En résumé, ce travail soutient que le Vibe Coding ne doit pas être vu simplement comme un progrès technologique ou une régression d’ingénierie, mais comme un paradigme qui reconfigure la structure de distribution des risques. Dans la blockchain, efficacité du développement et sécurité du système présentent un compromis structurel net. Le Vibe Coding peut donc être à la fois un « remède d’efficacité » pour surmonter les barrières du développement blockchain et, s’il n’est pas encadré, un « poison latent » pour la sécurité des systèmes.
Sur la base de ces résultats, plusieurs implications pratiques et de gouvernance émergent.
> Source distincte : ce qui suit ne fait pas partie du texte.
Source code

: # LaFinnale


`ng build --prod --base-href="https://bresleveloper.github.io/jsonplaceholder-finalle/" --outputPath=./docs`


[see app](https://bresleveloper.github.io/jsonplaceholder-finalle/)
Premièrement, dans les systèmes blockchain à haut risque, le Vibe Coding est plus adapté au prototypage, à l’implémentation de logiques non centrales et au développement expérimental, qu’à la logique centrale des contrats contrôlant des actifs de grande valeur. Deuxièmement, les gains d’efficacité doivent s’accompagner d’audits de sécurité renforcés, de vérifications formelles et de mécanismes de test pour compenser la moindre compréhension du code lors du développement. Troisièmement, au niveau organisationnel et institutionnel, les frontières de responsabilité du code généré par IA doivent être clarifiées, faisant évoluer les développeurs du statut de « rédacteurs de code » à celui de « porteurs du risque système », afin d’éviter la dilution de la responsabilité.
Enfin, l’étude comporte plusieurs limites. Le Vibe Coding n’étant pas directement observable, les variables proxy utilisées peuvent introduire un biais de mesure. De plus, les résultats reflètent principalement des corrélations statistiques, non des relations causales strictes. Les recherches futures pourraient combiner enquêtes auprès des développeurs, dispositifs expérimentaux et outils d’analyse automatisée de sécurité blockchain pour caractériser plus finement les mécanismes de risque des paradigmes pilotés par l’IA.
Ce travail suggère que, dans un environnement technique aussi sensible que la blockchain, la véritable question n’est pas d’utiliser ou non le Vibe Coding, mais de savoir si une maîtrise et une gouvernance suffisantes peuvent être maintenues dans la quête d’efficacité.